The project demonstrates the kind of end-to-end ownership that separates practical data science from notebook-only work — covering data engineering, statistical modelling, software development, and web deployment within a single cohesive pipeline.

Tech stack: Python · pandas · NumPy · scikit-learn · Flask · pickle · Jinja2 · HTML/CSS


Project 4

Currency converter Chatbot

This project focuses on building a currency converter chatbot that can perform real-time currency conversions while also supporting basic conversational interactions. The chatbot allows users to ask conversion-related questions in natural language, making the experience simple and user-friendly.

The system is built using Google Dialogflow for natural language understanding, which helps identify user intent and extract key parameters such as source currency, target currency, and amount. Once the intent is detected, the backend processes the request and fetches live exchange rates using a currency conversion API.

The inspiration behind this project comes from the increasing adoption of chat-based interfaces in modern applications, where users prefer conversational interactions over traditional input forms.
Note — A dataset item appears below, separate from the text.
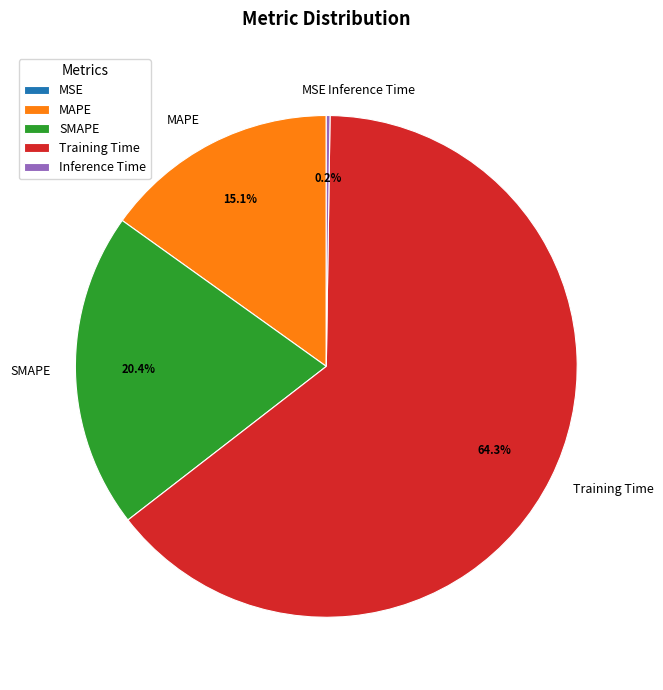

What is the largest slice in the pie chart?

Training Time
Combining a chatbot with live financial data makes currency conversion faster and more accessible.

I built this project to gain hands-on experience in integrating conversational AI with external APIs and backend logic. It solves the real-world problem of quick currency conversion while demonstrating how chatbots can be extended beyond conversation to deliver practical, data-driven functionality.


Project 5

Retail Customer Behavior and Shopping Trends

End To End Data Analytics Project using SQL, Python, Power BI, Project Report, GitHub | Company-Level Data Analyst Project 📌 Project Overview The goal of this project is to simulate a corporate-grade end-to-end data analytics workflow, demonstrating the ability to translate raw data into strategic business intelligence by:

Data Preparation,Modeling & Exploratory Data Analysis (Python): Clean and transform the raw dataset for analysis.
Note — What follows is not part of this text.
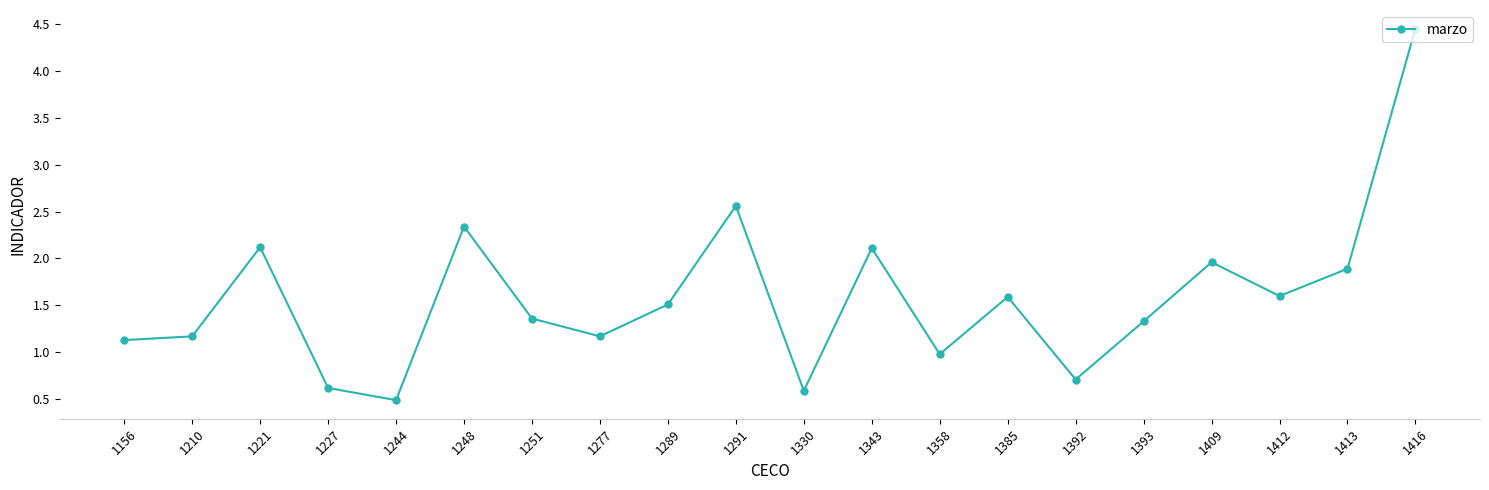

How many data points are less than 1?

5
Data Analysis (SQL): Simulate business transactions, and run queries to extract insights on customer segments, loyalty, and purchase drivers.

Visualization & Insights (Power BI): Build an interactive dashboard that highlights key patterns and trends, enabling stakeholders to make data-driven decisions.

Report and Presentation: Write a clear project report summarizing your key findings and business recommendations. Prepare a presentation that visually communicates insights and actionable recommendations to stakeholders.